2. **Distribution of Scores by Venue**:
![Distribution of Scores by Venue](screenshots/distribution-of-scores-by-venue.png)

3. **Impact of Winning Toss on Match Outcomes**:
![Impact of Winning Toss on Match Outcomes](screenshots/impact-of-winning-toss-on-match-outcomes.png)

4. **Most Economical Bowlers in Powerplay Overs**:
![Most Economical Bowlers in Powerplay Overs](screenshots/most-economical-bowlers-in-powerplay-overs.png)

5. **Most Frequent Dismissal Types**:
![Most Frequent Dismissal Types](screenshots/most-frequent-dismissal-types.png)

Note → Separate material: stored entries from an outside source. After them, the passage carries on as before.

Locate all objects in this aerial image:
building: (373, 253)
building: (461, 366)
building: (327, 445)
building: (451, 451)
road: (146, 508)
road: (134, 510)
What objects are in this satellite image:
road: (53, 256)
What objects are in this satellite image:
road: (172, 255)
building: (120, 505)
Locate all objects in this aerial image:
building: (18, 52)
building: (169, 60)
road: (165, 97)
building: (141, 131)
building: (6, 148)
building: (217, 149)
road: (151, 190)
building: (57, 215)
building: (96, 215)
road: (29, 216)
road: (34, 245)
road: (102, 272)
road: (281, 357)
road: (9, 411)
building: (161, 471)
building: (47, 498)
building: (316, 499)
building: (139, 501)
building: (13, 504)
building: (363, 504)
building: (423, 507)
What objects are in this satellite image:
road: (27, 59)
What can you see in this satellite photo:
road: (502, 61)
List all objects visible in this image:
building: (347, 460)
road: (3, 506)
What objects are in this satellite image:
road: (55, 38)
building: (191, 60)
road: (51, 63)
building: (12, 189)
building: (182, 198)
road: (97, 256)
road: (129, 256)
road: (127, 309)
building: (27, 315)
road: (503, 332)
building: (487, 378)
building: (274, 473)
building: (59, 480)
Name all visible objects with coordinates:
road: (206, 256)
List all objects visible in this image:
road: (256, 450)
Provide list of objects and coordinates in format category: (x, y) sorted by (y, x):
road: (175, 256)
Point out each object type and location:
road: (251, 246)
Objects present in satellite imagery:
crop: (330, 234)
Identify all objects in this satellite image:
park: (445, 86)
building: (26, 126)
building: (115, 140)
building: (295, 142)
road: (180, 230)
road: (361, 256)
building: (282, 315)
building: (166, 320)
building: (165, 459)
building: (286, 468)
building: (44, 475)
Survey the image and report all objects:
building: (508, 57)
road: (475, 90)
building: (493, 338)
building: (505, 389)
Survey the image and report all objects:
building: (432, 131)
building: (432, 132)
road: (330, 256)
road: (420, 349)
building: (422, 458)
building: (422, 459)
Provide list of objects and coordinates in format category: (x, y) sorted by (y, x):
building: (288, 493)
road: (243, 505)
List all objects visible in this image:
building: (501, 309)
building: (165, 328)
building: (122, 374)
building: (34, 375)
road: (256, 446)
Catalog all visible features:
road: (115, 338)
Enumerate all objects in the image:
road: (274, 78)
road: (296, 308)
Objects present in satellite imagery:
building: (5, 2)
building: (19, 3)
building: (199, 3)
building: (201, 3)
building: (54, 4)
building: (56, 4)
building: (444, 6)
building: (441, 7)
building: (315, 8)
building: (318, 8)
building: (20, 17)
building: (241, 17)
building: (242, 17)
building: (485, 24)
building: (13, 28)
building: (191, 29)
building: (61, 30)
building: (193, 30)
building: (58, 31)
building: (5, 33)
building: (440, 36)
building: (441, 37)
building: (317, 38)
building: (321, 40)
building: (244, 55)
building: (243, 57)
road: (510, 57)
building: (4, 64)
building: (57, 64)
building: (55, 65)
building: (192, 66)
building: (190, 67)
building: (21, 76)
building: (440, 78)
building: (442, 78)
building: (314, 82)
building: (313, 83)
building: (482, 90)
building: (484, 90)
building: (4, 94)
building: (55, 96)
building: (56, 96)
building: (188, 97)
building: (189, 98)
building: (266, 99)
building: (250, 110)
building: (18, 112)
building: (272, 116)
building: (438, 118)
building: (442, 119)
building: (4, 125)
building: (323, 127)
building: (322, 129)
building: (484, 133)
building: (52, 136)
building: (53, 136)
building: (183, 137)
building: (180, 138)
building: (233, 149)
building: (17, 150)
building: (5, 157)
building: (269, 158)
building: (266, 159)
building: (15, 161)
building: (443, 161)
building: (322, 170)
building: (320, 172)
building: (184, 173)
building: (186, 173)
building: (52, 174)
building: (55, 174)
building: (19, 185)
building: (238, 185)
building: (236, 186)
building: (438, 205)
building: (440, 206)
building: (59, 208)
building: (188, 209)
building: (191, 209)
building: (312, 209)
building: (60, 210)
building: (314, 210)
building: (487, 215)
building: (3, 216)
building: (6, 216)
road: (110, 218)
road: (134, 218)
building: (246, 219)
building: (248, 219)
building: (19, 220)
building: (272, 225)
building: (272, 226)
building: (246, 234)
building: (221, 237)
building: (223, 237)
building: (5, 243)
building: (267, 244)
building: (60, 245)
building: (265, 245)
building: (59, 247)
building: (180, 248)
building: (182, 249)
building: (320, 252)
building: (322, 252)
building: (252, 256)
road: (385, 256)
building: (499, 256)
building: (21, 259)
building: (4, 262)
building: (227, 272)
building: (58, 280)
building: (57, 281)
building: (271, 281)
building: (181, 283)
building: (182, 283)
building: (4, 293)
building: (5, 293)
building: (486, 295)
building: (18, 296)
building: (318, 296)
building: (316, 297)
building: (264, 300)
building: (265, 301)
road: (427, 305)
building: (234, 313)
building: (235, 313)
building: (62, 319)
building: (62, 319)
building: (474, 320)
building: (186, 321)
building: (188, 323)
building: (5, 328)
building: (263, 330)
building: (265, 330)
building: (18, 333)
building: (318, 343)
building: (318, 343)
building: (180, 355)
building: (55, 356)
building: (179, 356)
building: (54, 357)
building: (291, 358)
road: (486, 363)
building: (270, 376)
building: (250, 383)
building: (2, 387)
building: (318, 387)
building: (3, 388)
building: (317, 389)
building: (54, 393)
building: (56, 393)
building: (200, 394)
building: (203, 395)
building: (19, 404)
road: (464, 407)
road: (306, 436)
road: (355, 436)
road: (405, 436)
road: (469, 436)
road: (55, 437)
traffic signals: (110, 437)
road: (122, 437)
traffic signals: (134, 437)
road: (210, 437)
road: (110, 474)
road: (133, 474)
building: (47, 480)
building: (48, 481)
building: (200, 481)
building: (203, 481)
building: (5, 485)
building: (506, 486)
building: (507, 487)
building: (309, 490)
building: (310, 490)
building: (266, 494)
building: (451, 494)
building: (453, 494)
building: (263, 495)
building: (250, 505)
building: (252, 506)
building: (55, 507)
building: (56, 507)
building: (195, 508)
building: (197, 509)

6. **Team Performance After Winning Toss**:
![Team Performance After Winning Toss](screenshots/team-performance-after-winning-toss.png)

### Code Samples 💻

- **Data Transformation Code**:
```python
from pyspark.sql import SparkSession
from pyspark.sql.functions import col, sum, avg

spark = SparkSession.builder.appName("IPL Data Analysis").getOrCreate()

# Read data from S3
df = spark.read.csv("s3://your-bucket-name/ipl-data.csv", header=True, inferSchema=True)

# Data transformation
transformed_df = df.groupBy("season").agg(sum("runs").alias("total_runs"), avg("runs").alias("avg_runs"))
transformed_df.show()
```

- **SQL Queries**:
```sql
SELECT player_name, SUM(runs) as total_runs
FROM ball_by_ball
GROUP BY player_name
ORDER BY total_runs DESC
LIMIT 10;
```

## Contributing 🤝

Feel free to fork this repository, make enhancements, and submit pull requests. Your contributions are welcome!

## Acknowledgments 🙏

Special thanks to the creators of the datasets and the open-source tools used in this project.